Within the data that follows, set down exactly the lines from the one containing "12/23/2021 11:40 PM |" through the one containing "10/15/2018 05:36 PM |", both ends included.
━━━━━ GIVEN INFORMATION
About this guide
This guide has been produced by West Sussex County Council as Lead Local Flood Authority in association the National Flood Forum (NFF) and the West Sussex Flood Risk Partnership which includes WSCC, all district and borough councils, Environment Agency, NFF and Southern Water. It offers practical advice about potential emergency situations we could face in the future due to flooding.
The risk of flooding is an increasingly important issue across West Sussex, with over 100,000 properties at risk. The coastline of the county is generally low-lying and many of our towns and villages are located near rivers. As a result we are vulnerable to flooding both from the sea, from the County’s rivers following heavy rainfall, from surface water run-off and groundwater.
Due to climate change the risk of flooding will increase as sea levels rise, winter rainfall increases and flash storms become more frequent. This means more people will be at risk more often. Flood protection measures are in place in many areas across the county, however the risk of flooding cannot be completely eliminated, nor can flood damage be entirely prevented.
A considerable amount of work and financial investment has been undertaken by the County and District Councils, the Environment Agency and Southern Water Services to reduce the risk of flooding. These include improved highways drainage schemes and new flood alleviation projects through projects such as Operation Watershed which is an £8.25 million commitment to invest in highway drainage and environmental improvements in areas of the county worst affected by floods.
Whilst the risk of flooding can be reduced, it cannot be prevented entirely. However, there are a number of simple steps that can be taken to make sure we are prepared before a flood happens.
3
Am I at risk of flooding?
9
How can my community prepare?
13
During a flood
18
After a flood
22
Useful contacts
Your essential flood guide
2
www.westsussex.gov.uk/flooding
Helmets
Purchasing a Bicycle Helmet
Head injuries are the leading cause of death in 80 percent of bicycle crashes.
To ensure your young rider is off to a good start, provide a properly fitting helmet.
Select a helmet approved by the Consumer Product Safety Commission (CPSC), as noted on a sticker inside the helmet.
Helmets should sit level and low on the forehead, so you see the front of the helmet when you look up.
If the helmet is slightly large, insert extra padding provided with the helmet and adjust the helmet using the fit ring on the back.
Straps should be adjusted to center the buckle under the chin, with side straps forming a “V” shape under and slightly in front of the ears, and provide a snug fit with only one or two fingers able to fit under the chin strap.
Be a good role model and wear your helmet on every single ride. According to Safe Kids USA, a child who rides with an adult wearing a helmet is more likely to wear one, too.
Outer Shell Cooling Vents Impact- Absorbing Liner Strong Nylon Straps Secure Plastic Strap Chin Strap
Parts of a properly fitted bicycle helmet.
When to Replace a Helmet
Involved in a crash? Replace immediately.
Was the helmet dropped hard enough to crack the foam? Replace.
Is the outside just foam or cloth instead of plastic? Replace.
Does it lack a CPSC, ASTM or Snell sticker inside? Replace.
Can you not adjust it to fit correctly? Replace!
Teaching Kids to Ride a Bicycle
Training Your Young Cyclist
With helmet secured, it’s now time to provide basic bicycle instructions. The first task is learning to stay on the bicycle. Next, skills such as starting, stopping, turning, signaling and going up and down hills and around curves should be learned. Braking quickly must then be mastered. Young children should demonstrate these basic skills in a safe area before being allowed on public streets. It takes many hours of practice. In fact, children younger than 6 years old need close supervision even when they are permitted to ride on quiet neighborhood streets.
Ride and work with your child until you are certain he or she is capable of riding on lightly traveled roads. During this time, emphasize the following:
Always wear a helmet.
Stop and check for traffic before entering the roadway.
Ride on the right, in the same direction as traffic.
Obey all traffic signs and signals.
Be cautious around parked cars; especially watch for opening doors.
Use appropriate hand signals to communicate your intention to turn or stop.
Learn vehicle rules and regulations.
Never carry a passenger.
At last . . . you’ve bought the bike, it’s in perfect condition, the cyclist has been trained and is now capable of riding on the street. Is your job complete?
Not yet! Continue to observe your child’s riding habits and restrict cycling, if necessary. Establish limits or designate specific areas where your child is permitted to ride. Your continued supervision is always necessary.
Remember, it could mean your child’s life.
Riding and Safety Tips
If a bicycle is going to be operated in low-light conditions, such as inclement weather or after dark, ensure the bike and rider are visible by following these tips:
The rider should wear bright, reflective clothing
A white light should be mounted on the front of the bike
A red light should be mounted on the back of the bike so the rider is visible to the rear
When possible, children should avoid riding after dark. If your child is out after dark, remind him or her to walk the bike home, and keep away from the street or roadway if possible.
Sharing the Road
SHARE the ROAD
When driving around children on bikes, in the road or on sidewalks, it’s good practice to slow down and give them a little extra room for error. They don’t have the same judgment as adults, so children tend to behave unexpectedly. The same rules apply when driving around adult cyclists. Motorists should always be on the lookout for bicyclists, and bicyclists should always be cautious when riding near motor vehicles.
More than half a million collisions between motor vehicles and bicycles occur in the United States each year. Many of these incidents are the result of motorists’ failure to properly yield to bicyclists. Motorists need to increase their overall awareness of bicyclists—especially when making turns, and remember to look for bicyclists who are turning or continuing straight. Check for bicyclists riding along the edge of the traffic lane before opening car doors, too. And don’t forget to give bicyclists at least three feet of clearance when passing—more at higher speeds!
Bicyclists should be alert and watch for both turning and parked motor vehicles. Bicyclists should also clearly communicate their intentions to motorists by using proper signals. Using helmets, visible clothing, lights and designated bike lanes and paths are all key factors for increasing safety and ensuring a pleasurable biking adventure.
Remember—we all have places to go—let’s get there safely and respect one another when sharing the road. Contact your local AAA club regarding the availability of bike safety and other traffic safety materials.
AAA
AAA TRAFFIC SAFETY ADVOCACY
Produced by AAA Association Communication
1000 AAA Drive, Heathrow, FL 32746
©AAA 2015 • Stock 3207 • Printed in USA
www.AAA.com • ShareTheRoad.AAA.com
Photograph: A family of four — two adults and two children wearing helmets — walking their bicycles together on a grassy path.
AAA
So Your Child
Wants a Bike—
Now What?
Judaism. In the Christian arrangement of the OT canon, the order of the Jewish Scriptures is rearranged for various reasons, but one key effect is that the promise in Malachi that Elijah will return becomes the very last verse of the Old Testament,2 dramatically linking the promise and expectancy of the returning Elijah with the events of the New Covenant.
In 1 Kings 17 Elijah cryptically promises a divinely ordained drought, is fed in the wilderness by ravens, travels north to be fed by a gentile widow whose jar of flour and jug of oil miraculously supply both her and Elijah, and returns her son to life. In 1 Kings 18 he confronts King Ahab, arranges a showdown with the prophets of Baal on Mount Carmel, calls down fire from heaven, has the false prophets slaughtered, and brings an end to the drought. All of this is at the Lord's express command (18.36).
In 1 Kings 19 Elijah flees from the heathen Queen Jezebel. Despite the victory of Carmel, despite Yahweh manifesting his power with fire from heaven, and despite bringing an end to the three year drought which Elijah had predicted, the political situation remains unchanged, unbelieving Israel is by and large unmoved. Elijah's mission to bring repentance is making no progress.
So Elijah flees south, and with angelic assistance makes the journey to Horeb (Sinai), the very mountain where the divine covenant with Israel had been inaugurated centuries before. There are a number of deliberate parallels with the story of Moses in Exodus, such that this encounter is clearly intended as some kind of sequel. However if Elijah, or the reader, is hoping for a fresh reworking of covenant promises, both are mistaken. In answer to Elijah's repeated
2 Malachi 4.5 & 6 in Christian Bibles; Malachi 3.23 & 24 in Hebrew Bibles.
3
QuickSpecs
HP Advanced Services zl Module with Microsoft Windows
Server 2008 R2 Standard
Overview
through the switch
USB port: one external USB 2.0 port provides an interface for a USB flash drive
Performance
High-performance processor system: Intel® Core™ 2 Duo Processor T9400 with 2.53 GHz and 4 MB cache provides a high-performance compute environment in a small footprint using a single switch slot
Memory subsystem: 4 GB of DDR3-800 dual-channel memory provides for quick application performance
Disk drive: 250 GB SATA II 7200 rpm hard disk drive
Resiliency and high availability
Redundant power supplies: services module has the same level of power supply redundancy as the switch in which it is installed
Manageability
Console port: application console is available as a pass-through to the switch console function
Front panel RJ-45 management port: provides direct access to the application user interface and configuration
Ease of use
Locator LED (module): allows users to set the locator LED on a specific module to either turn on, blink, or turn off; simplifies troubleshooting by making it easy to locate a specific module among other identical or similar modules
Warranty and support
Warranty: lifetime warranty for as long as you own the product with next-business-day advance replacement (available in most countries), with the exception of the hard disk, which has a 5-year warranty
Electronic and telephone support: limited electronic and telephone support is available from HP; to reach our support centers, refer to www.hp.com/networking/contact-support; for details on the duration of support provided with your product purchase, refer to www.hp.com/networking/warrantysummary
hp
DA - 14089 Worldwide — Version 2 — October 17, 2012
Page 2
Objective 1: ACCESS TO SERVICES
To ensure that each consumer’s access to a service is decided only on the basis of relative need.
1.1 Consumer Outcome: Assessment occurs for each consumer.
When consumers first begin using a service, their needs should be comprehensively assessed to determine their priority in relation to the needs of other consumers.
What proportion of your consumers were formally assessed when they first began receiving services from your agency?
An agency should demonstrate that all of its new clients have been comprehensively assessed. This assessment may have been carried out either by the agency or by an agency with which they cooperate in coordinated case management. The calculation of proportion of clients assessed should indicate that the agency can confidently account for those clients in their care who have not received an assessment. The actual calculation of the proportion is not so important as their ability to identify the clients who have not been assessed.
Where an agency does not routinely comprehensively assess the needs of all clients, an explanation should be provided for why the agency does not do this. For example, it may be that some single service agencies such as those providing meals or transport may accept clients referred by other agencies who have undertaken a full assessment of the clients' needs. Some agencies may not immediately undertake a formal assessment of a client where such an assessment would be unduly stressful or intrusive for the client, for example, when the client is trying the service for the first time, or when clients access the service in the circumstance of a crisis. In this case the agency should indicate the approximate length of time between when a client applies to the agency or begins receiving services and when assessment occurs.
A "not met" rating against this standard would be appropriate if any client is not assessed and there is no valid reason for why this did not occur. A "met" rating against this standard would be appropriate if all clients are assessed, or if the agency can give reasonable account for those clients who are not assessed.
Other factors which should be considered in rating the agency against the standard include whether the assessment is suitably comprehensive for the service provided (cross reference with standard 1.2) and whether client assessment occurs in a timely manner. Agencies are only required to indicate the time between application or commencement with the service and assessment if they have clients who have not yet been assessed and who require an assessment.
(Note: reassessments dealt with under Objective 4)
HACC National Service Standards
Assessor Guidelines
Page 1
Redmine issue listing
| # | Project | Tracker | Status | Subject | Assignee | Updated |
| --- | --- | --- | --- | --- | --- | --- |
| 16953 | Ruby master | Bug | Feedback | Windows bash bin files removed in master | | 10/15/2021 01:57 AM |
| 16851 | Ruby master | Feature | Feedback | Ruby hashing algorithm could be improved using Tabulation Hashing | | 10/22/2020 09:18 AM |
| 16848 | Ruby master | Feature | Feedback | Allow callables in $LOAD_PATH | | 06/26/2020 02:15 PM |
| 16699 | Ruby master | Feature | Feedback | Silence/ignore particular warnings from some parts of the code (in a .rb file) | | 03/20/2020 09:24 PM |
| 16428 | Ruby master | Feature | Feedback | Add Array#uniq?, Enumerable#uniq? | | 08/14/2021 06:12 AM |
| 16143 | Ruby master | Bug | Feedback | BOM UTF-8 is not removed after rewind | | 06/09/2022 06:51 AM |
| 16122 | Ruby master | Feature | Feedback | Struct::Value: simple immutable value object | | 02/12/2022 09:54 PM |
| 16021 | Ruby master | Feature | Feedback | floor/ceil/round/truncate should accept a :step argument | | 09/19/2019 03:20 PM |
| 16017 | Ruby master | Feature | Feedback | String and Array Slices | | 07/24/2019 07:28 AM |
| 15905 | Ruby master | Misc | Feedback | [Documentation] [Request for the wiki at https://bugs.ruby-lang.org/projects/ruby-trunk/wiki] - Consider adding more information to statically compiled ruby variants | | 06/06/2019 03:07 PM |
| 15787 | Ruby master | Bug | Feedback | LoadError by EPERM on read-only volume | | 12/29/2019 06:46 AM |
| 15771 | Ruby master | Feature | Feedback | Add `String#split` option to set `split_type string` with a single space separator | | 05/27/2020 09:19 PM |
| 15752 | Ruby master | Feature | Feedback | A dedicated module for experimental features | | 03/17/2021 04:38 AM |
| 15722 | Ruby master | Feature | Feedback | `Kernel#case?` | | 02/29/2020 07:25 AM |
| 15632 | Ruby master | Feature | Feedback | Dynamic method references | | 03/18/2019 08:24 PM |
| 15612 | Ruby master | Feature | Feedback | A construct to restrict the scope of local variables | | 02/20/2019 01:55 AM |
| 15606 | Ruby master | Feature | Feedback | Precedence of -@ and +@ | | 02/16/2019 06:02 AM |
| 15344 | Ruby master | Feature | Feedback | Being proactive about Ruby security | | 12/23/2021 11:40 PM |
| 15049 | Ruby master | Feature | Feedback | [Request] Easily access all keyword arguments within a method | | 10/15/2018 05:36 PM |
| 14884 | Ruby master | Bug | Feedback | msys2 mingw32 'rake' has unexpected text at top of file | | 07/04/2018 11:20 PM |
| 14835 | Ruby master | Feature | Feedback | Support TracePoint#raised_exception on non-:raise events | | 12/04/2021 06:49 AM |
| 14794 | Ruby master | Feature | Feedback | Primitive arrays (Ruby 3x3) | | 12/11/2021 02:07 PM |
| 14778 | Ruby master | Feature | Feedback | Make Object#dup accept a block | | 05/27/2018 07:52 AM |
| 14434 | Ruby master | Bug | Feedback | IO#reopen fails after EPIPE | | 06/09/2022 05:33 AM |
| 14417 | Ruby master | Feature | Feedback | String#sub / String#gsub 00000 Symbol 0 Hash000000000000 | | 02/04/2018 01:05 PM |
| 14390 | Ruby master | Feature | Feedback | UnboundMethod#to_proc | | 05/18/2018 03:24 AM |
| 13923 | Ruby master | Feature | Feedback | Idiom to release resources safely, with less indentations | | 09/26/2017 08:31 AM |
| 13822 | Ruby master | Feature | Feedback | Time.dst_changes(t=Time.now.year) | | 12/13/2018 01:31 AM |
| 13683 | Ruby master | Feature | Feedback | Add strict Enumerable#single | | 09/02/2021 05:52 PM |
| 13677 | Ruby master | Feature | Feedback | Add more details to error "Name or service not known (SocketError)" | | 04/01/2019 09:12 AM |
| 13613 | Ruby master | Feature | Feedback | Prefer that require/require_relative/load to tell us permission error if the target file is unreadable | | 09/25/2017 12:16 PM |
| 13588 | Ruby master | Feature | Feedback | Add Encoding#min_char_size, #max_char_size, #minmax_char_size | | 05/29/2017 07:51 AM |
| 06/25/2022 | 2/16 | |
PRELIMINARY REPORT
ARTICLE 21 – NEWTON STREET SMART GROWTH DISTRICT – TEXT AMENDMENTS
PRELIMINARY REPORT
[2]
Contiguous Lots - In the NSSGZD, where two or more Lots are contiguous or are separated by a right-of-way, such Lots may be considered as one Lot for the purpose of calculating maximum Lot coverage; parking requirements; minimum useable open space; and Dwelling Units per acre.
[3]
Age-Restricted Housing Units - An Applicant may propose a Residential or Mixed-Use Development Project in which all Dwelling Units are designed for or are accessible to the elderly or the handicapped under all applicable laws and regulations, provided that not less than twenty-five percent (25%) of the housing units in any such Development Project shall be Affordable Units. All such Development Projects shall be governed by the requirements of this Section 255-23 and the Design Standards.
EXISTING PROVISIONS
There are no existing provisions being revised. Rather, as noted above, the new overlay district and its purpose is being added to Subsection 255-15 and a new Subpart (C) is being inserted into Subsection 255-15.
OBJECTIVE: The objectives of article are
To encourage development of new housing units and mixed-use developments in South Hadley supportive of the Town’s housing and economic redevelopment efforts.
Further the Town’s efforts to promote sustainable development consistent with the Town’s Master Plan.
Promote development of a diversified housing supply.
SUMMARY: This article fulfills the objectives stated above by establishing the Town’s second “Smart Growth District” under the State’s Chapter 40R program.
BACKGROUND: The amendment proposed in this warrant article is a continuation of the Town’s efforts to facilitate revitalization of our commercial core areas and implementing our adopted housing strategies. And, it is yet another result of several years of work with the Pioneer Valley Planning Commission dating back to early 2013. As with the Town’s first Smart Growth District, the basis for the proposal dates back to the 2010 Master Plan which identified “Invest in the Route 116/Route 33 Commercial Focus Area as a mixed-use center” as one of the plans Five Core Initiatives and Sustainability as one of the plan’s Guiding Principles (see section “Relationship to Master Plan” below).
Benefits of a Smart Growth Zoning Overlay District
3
━━━━━━━━━━
» **RESPONSE**:
| 15344 | Ruby master | Feature | Feedback | Being proactive about Ruby security | | 12/23/2021 11:40 PM |
| 15049 | Ruby master | Feature | Feedback | [Request] Easily access all keyword arguments within a method | | 10/15/2018 05:36 PM |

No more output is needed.